After his U-2 was shot down on May 1, 1960, Powers thought back to the food at the Ranch, as he called it, just as he had learned to refer to the CIA as “the company,” or “the government.” Before his release, he would lie on his cot, dreaming almost nightly of banana splits and coconut cream pies, hamburgers and green salads. Once, he argued with his cellmates about whether we dream in color or only in black-and-white. He resolved the argument that night. He had a dream that he clearly remembered was in color — a banquet of food and wine. Before he could taste any of it, he woke up.
Powers came to the Ranch in the spring of 1956, in the second class of pilots to be trained to fly the U-2. The week before, another pilot had bought it in the first U-2 to crash. In September 1956, Howard Carey, a pilot friend of Powers’s from the Ranch, was killed in Europe after a couple of curious Canadian interceptors zoomed by his U-2 for a closer look. The wake of the fighters tore the spy plane apart.
Powers had been excited about the boldness and daring of the U-2 scheme from the moment he had heard of it. Like many, he felt that the United States had stalled the Cold War after “the stalemate and compromise in Korea.” He already had a top-secret clearance: At Sandia Air Base in New Mexico, in 1953, he had gone through training for delivering nuclear weapons.

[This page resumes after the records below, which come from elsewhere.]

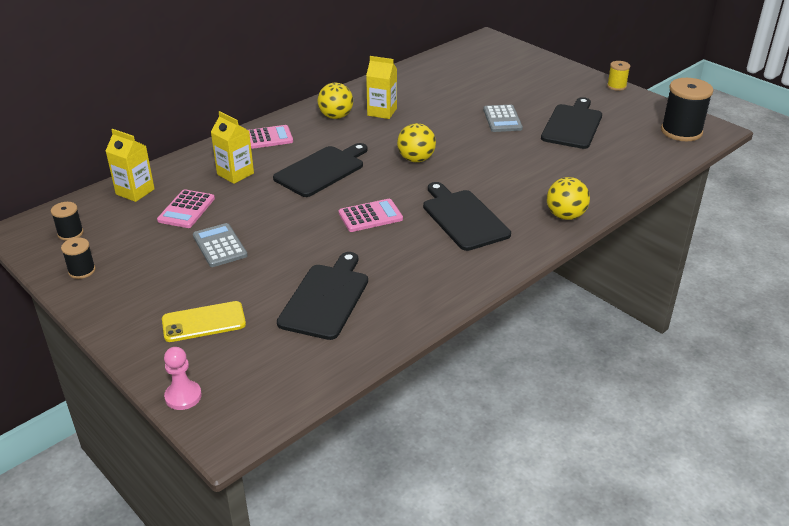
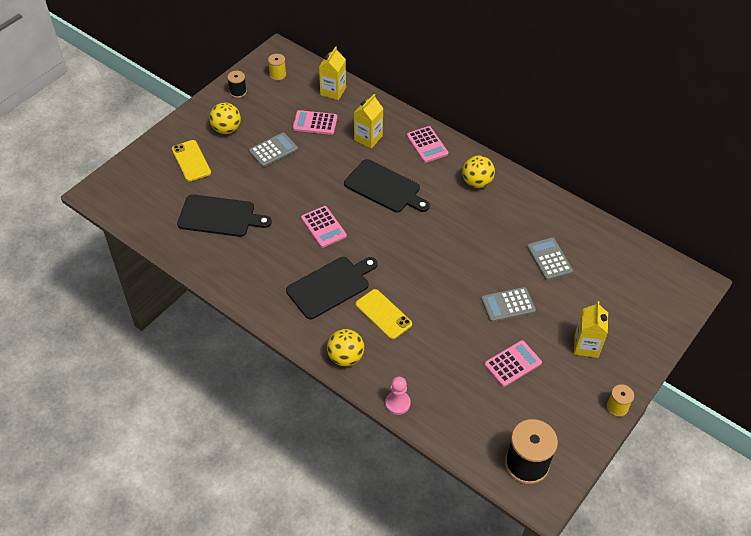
camera: 80 degrees right, 15 degrees up
(70, 233) = (277, 75): black spool -> yellow spool
(183, 396) = (125, 167): pink pawn -> pink pawn (397, 403)
(382, 112) = (495, 213): yellow carton -> yellow carton (586, 346)
(416, 159) = (416, 246): yellow ball -> yellow ball (226, 129)
(449, 93) = (549, 259): none -> grey calculator
(507, 187) = (383, 314): none -> yellow phone
(572, 125) = (512, 364): black cutting board -> pink calculator

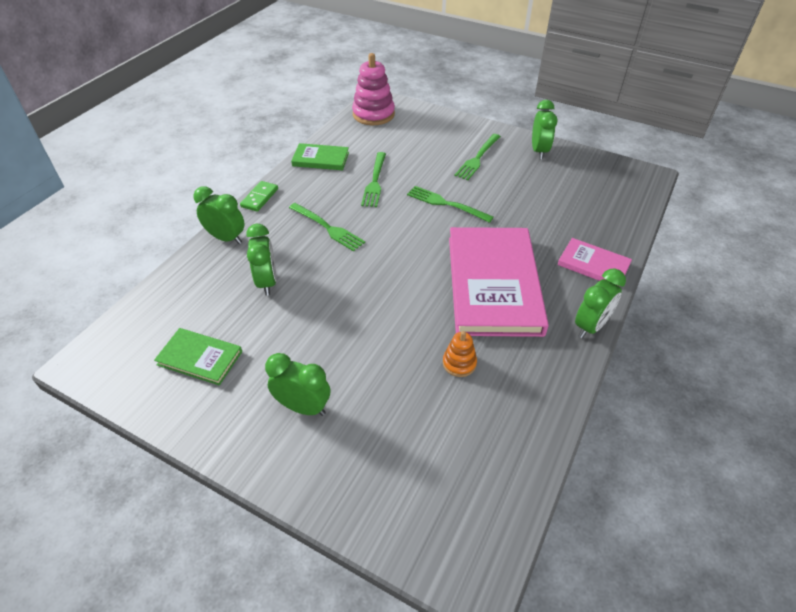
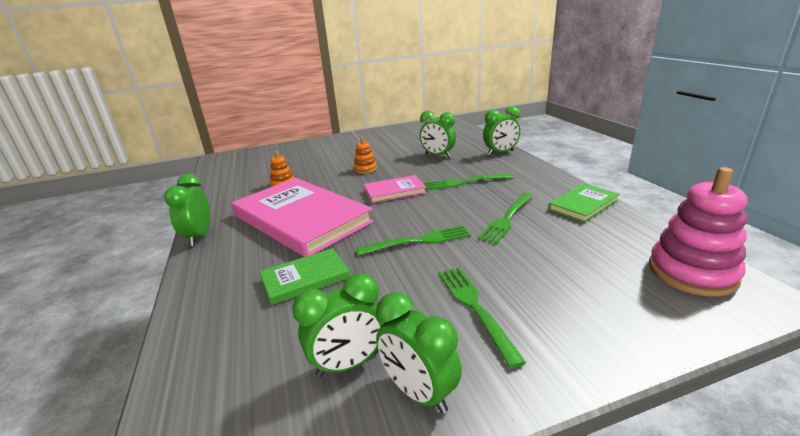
camera: 135 degrees right, 20 degrees down
(200, 358) = (409, 136): green book -> green book (305, 278)
(259, 198) = (540, 169): green domino -> none
(303, 407) = (341, 148): green clock -> green clock (348, 364)
(356, 319) = (365, 169): none -> orange stacking toy
(375, 181) = (507, 219): green fork -> green fork turned 105 degrees counterclockwise
(593, 264) = (216, 277): pink book -> pink book (394, 191)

At the Ranch, he noted the miles of uninhabited land surrounding the little strip; in the airplane, which needed only a thousand feet of runway to soar into the sky, he enjoyed a feeling that he called a special aloneness.
The Skunk Works would cite the numbers forever after: It had taken just eighty-eight days to produce a prototype, eight months to fly the first plane, and now eighteen months to provide an operational spy craft. Overflights of the Soviet Union began in July 1956. The first go-ahead was for just ten days of flying. Eisenhower was leery, despite the promise of Bissell and others that Soviet missiles would never reach the U-2.
Soon it was clear that the whole thing had paid off. The pilots looked for bombers and missiles, tracked nuclear tests with filter paper that recorded the products of the explosions, even flew through clouds of fallout. They monitored and recorded radar and telemetry frequencies, and they actually learned a lot about the weather over the Soviet Union, their cover story.
When the first photos came back, Eisenhower and Dulles spread them on the floor of the Oval Office and looked at them with glee. The airplane discovered untold intelligence riches. In July 1955, the Soviets had shown off a mass of new bombers at their annual Aviation Day parade, and the bomber gap was born. Now, one U-2 pilot had found a base with thirty Bison bombers on the tarmac — was this evidence of a major buildup? Additional flights showed that this was the only base where the Bison bombers were stationed; it was the entire fleet. The bomber gap closed. Eisenhower was able to keep Curt LeMay’s demands for more B-52s and the B-70 in check. Richard Bissell’s friend the columnist Joe Alsop would later leak word of the operation to the public.
Another flight revealed the space facility at Tyuratum, the Cape Canaveral of Russia. A third flight located a tower that looked like a nuclear test facility. The CIA scoffed, but two days later an explosion was recorded at the previously unknown facility. Additionally, the U-2 found evidence of new radar facilities that made it — and successor airplanes — even more vulnerable to detection.
The U-2’s most secret flights, however, were not over Soviet airspace. They were the ones that spied on the English and French and Israelis, beginning with the Suez Crisis in 1956. From them, Eisenhower learned that the French and the Israelis had lied to him — that they had many more Mirage fighters than they had acknowledged. And after the fighting began, one U-2 did two passes over Cairo West airport in a couple of hours, capturing the before and after images of a bombing attack.